## WORK REQUEST A
In the wide area network talk archive, up to what distance does the IEEE say a MAN is still a MAN?
## WORK REQUEST B
Transcribe the stretch of the wide area network talk archive from "I have a problem" through "in both cases.".

## EXCERPT TO READ
···

Talk:Wide area network/Archive 1
This is an archive of past discussions about Wide area network. Do not edit the contents of this page. If you wish to start a new discussion or revive an old one, please do so on the current talk page. |
Archive 1 |
August 2006
The ARPANET certainly covered a wide geographical area - I'm not sure it classifies as a LAN. I suppose the argument in favor of it being considered LAN is that it was not built out of smaller subnetworks (e.g. LANs) and was technologically more similar to today's LANs than to today's WANs. Comments? Also the statement that the ARPANET was "invented by the US military" is probably a little misleading. Speedarius 01:36, 3 August 2006 (UTC)
what is wide area netwok?
- If you couldn't understand the article a WAN simply is a network on a large area, such as across a city or between countries.GeneralBenKenobi 05:01, 5 November 2005 (UTC)
External link
I believe that allowing readers to check there internet WAN IP address is useful. Having an external link to a page without ads is a benefit to the user. Is there a wiki tag that displays the reader's WAN IP address?
Find your Internet WAN IP Address
Funvill 19:19, 10 March 2007 (UTC)
Capitalization
Is it Wide Area Network or wide area network? The URL of the article and the spelling of similar named networks in the article suggest lower case, however it is written in upper case. —Preceding unsigned comment added by 91.33.73.38 (talk) 17:10, 25 October 2008 (UTC)
Problem with the frontier line between LAN, MAN and WAN
The usual boundary between LANs, MANs and WANs is about distance. For example, LANs are supposed to cover "a small physical area" (Wikipedia) and the IEEE says that a MAN is a MAN "up to 50 km"--apparently, it becomes a WAN if it covers 50.1 km.
I have a problem about that. For example, you can have a leased line between two buildings across a road (this can be a 20 foot network), but you can also have a leased line across continents. Depending on the country and other factors, the technology and the provider can be the same in both cases.
Another example: your LAN is certainly an Ethernet network. If it is in one building, it is a LAN, everybody agrees about that. If it covers two adjacent buildings on one piece of land, is it still a LAN, or is it a MAN? If the answer is, 'a LAN', what about three buildings? Or ten? Fibre networks can go from a building to another, or be in a single building, it's the same technology, Ethernet 100Base-SX, 100Base-FX, 1000Base-LX, whatever. What is the difference?

···

## SUPPLIED ENTRIES
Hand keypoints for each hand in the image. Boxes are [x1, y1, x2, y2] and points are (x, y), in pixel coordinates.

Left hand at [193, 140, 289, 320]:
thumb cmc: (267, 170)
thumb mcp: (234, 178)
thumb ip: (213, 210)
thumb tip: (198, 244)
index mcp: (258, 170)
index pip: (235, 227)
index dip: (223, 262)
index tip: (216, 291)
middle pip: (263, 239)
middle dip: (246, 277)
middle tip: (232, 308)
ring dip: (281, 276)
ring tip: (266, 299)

···

## ANSWER AREA A
Up to 50 km.

## ANSWER AREA B
I have a problem about that. For example, you can have a leased line between two buildings across a road (this can be a 20 foot network), but you can also have a leased line across continents. Depending on the country and other factors, the technology and the provider can be the same in both cases.